Taib headed an investment delegation to the two-day ‘Inside Investor Forum Asia 2012’ here recently.
The delegation will forward the detailed written proposals to Qatar Investment Authority and Qatar Holdings as suggested by Sheik Hamad Jassim Jabor Al-Thani during the meeting, which was also attended by heads of both authorities.
Taib said his discussions with the Qatari prime minister also covered areas of long-term investments like roads construction and electricity generation projects.
Those interested will be given reports on the feasibility studies to enable them to decide what kind of returns they could get from their investments.
He invited potential investors from the Gulf States to visit Sarawak to acquire first-hand knowledge that there was plenty of land for food production here.
He assured investors that Sarawak’s legal and legislative systems, inherited from the British, provided sufficient safeguard for their investments.
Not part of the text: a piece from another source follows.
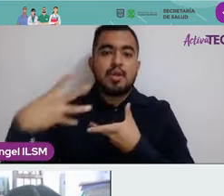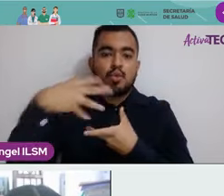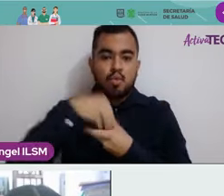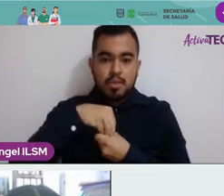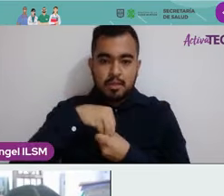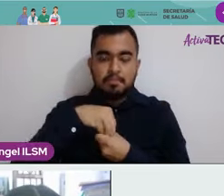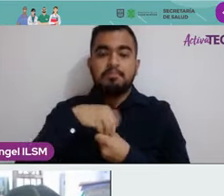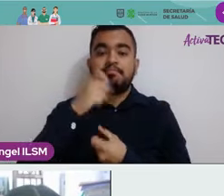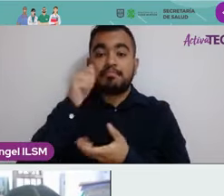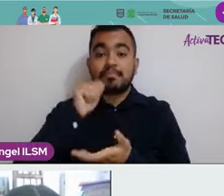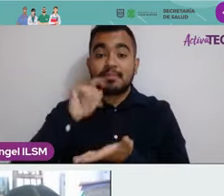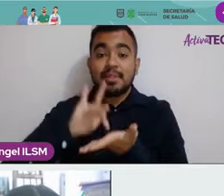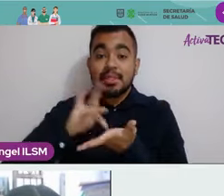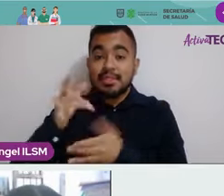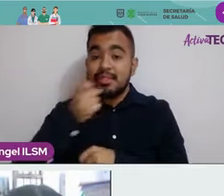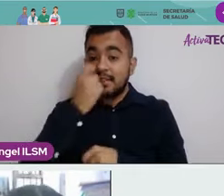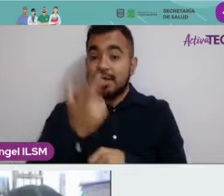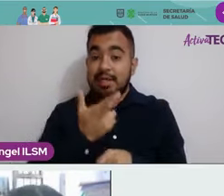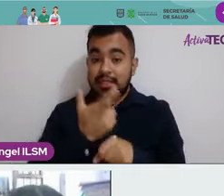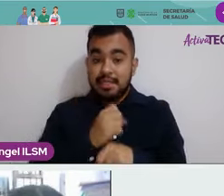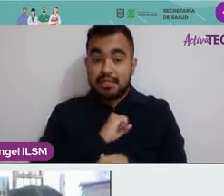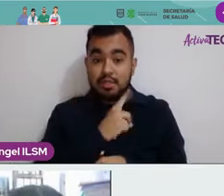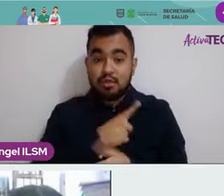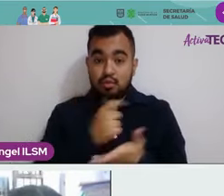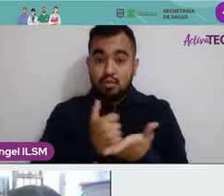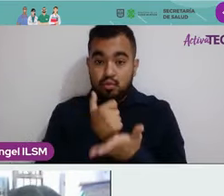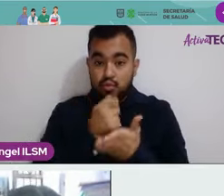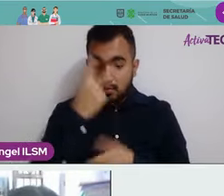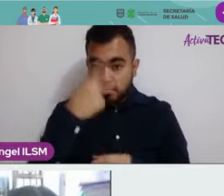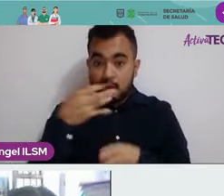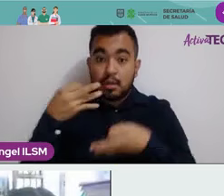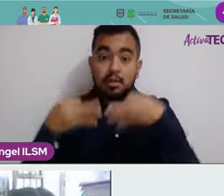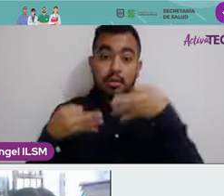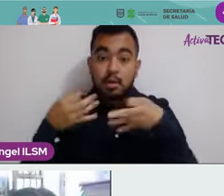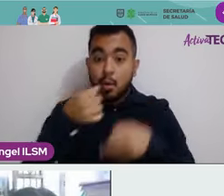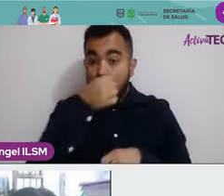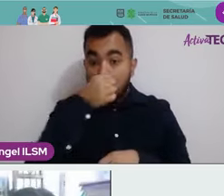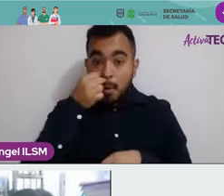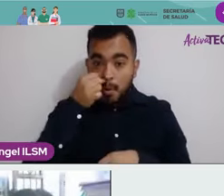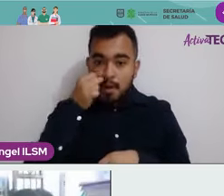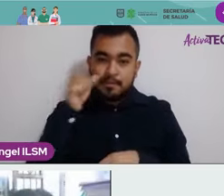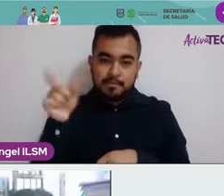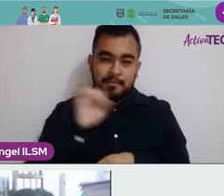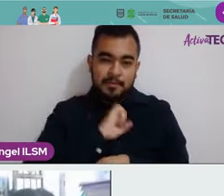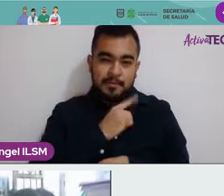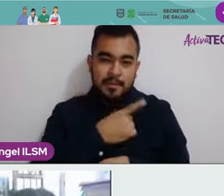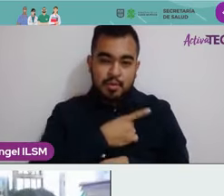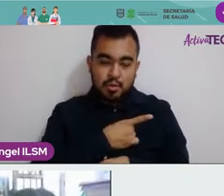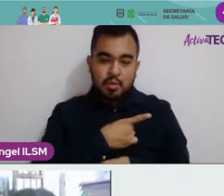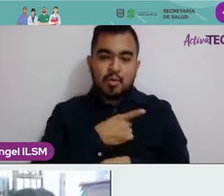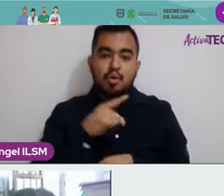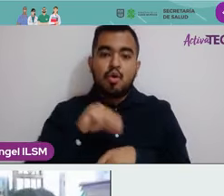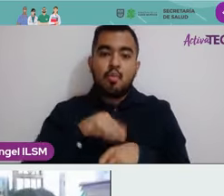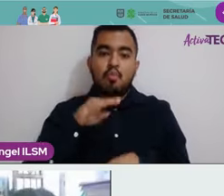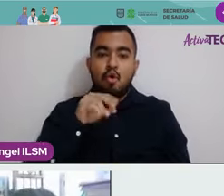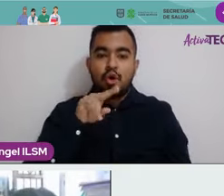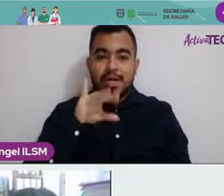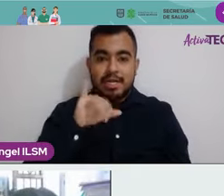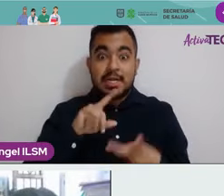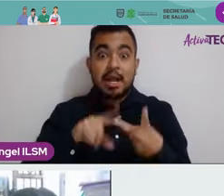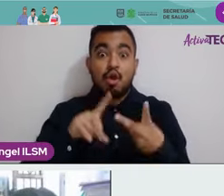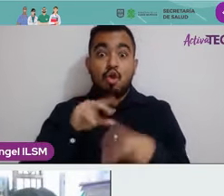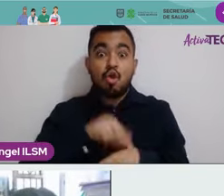a la Secretaría de Salud de la Ciudad de México, a la jurisdicción sanitaria Benito Juárez, doctora Mónica, doctora Lidia, que hoy también por aquí estaba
The local laws had been developed to cope with the latest demands from investors.
He gave assurances that there was no restriction on the movements of money in Malaysia as the country understood that it was important for investors to be able to repatriate their profits anytime they like.
He said the Arab countries were more familiar with investment opportunities in the West. But the world had changed and more opportunities were emerging in Asia than in the West.
For example, the expansion of economic activities in countries in South East Asia was only second to China, which had been experiencing massive growth during the last two years.
Taib said areas that continue to develop quickly would be areas of rapid industrialisation. South East Asia today is only second to China in terms of economic potentials for development.
Besides, countries in South East Asia can still accommodate more development in relations to resources, land and food which ought to be explored as much as possible. It is a matter for investors to acquaint themselves with business opportunities in the region.
The Gulf States, with the creation of wealth totalling more than US$1.5 trillion from oil, should find countries in South East Asia, which have been making efforts to boost their own economy and to have a common market, an attractive place to invest if they consider widening the base of their economy, he said.
Obviously, Qatar will continue to enjoy quite a lot from the preference for cleaner energy. But, perhaps, it could look into areas of food production with the growing demand in the global market and strengthen its ties with countries in this region.
Besides, Malaysia or even Indonesia has not been industrialised to its full potential, Taib pointed out.